W końcu brak blamażu ze strony NYK! Paru zawodników w tym dniu postanowiło ożyć, a paru innych sukcesywnie trzyma równą formę.
Orlando Blue 68 – 84 Miami Heat
Liderzy Heat wrócili do składu i zrobili różnicę. Heat urwali się w Q3, zatrzymując Blue na 26 punktach w drugiej połowie. Winslow rzucił 15 punktów, ale na skuteczności 5-15. Prawdziwą gwiazdą meczu był Josh Richardson: 22 pkt, 6 asyst; 6-9 z gry, 3-4 zza łuku, 7-8 z wolnych. Świetny był także Briante Weber. Były PG VCU rzucił 9 punktów, zebrał 10 piłek, rozdał 6 asyst oraz przejął 6 piłek, a to wszystko ze wskaźnikiem +/- +23. W barwach Blue: 10/10 Zimmermana oraz 10/8 Johnsona. Poza nimi, nikt się nie wybił ponad przeciętność.
Los Angeles Clippers 84 – 92 (OT) New York Knicks
Knicks w końcu zagrali na poważnie. Wyśmienite zawody rozegrał Chasseon Randle: 26 punktów, 6-9 zza łuku, 5 zbiórek, 5 asyst, 6 przechwytów i +/- +24. Był on głównym powodem wygranej NYK, gdyż reszta była co najwyżej solidna.
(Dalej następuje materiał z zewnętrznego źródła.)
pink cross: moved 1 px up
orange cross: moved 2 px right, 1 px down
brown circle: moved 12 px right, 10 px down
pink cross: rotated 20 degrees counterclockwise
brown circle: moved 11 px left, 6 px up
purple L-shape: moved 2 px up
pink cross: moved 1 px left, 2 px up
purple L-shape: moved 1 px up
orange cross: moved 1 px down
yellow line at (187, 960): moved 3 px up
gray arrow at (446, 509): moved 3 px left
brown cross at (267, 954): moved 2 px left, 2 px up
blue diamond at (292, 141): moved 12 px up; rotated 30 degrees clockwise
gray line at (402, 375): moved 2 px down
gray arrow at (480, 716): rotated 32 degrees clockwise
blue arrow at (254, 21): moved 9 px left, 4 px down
A LAC? Clippers przy dwupunktowym prowadzeniu na 40 sekund przed końcem regulaminowych 40 minut, dwukrotnie stracili piłkę (raz ją odzyskali, po to by stracić), a po utracie prowadzenia w Q4, stracili ją jeszcze raz. Przegrali na własne życzenie. W Q3 urwali się na 13 punktów, ale to stracili. A skoro mowa o stratach, stracili piłkę aż 28 razy. Trójka debiutantów LAC zagrała najlepsze zawody w tej SL, choć oni sami odpowiadają za 22 z 28 strat. Brice Johnson: 23 punkty, 7 zbiórek, 3 asysty, 2 przechwyty, 8 fauli, 8 strat, 10-16. Wreszcie żywy Diamond Stone: 20 punktów, 7 zbiórek, blok, 5 fauli, 5 strat, 10-15. David Michineau: 16 punktów, 7 asyst, 9 strat, 6-11.
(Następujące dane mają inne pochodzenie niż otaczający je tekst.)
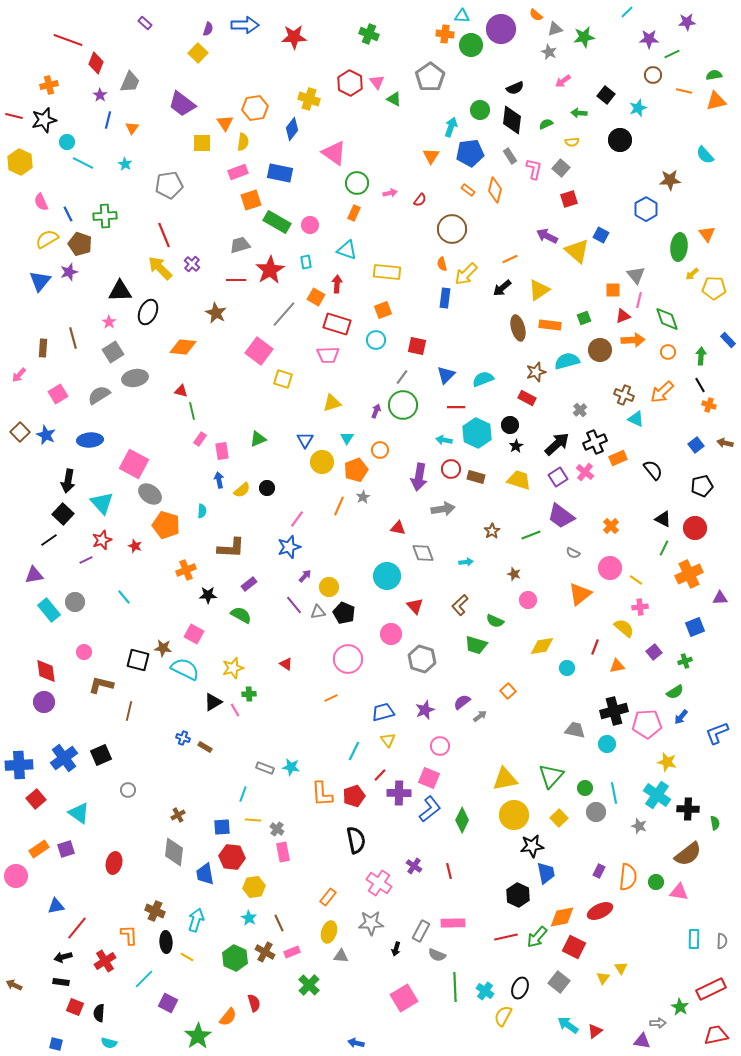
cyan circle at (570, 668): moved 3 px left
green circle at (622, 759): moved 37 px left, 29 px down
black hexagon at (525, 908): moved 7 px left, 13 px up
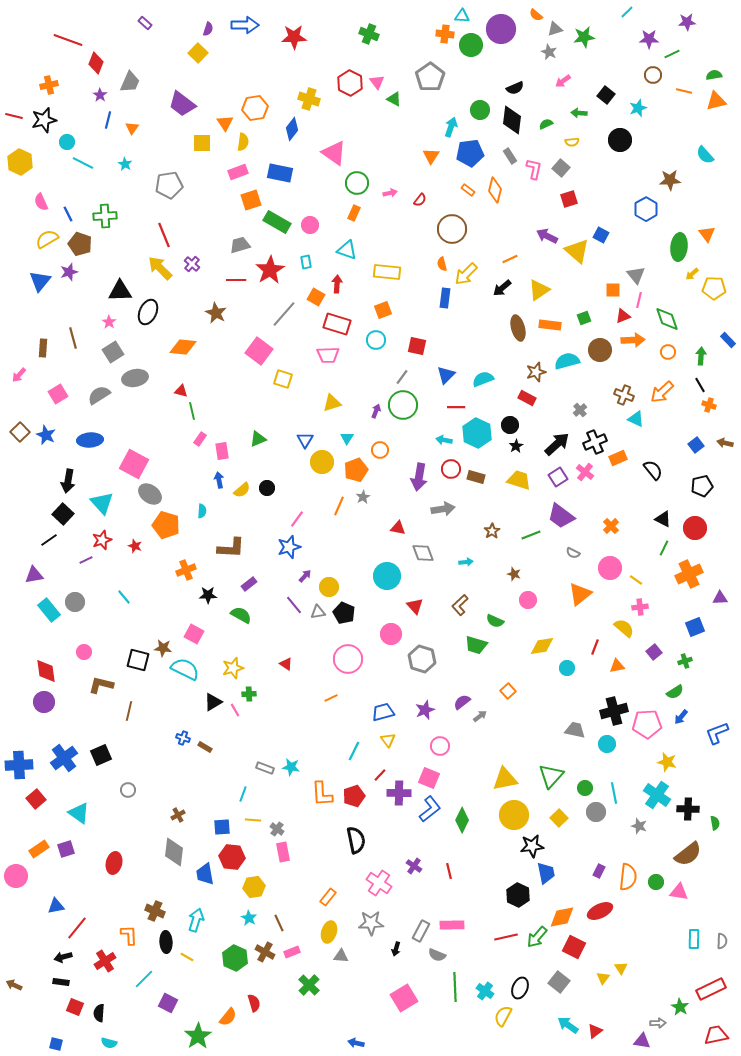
pink rectangle at (453, 923): moved 1 px left, 2 px down
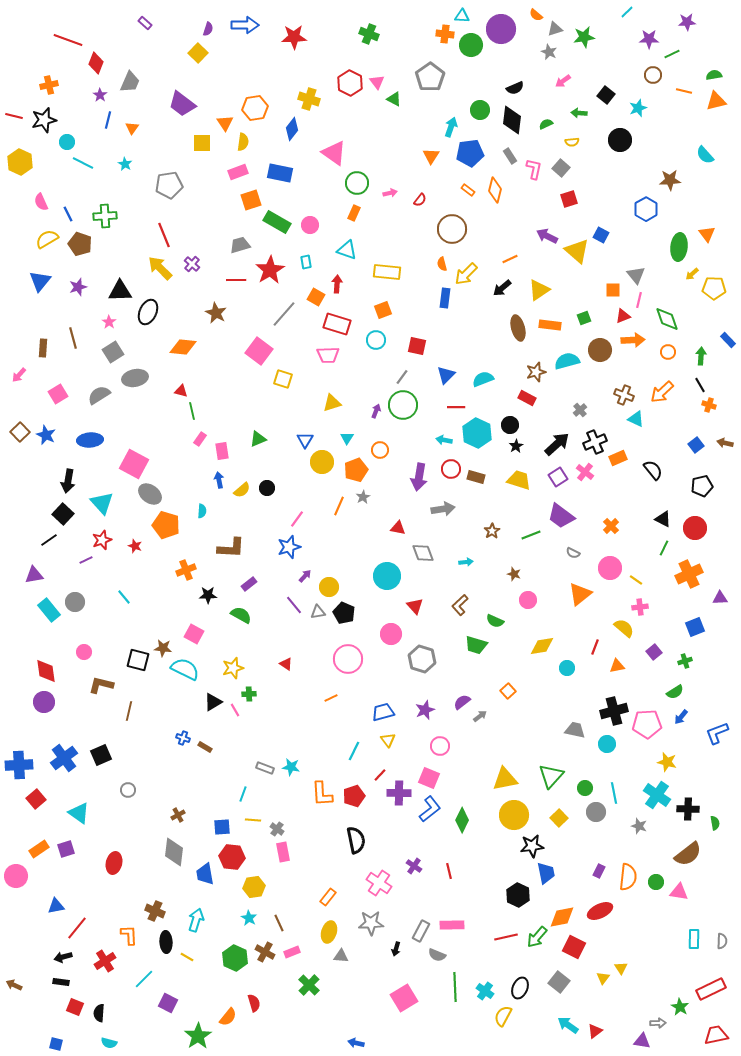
purple star at (69, 272): moved 9 px right, 15 px down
Detroit Pistons 80 – 76 Indiana Pacers
Wyrównane spotkanie. Stanley Johnson i Henry Ellenson dziś lepiej: 9-27, 30 punktów, 10 zbiórek. Michael Gbinije dostał wolne. Lorenzo Brown znów efektywny: 13/4/4. Indy trafiła tylko jedną z 17 trójek, a jej autorem był Glenn Robinson, najjaśniejsza postać w Pacers w przekroju całej SL. Dzisiaj 20 punktów, a do tego 7 zbiórek. Dobrze także zagrał Georges Niang: 14/6/3. Pacers także rzadko dostawali się na linię rzutów wolnych (13 prób, przy 31 Pistons.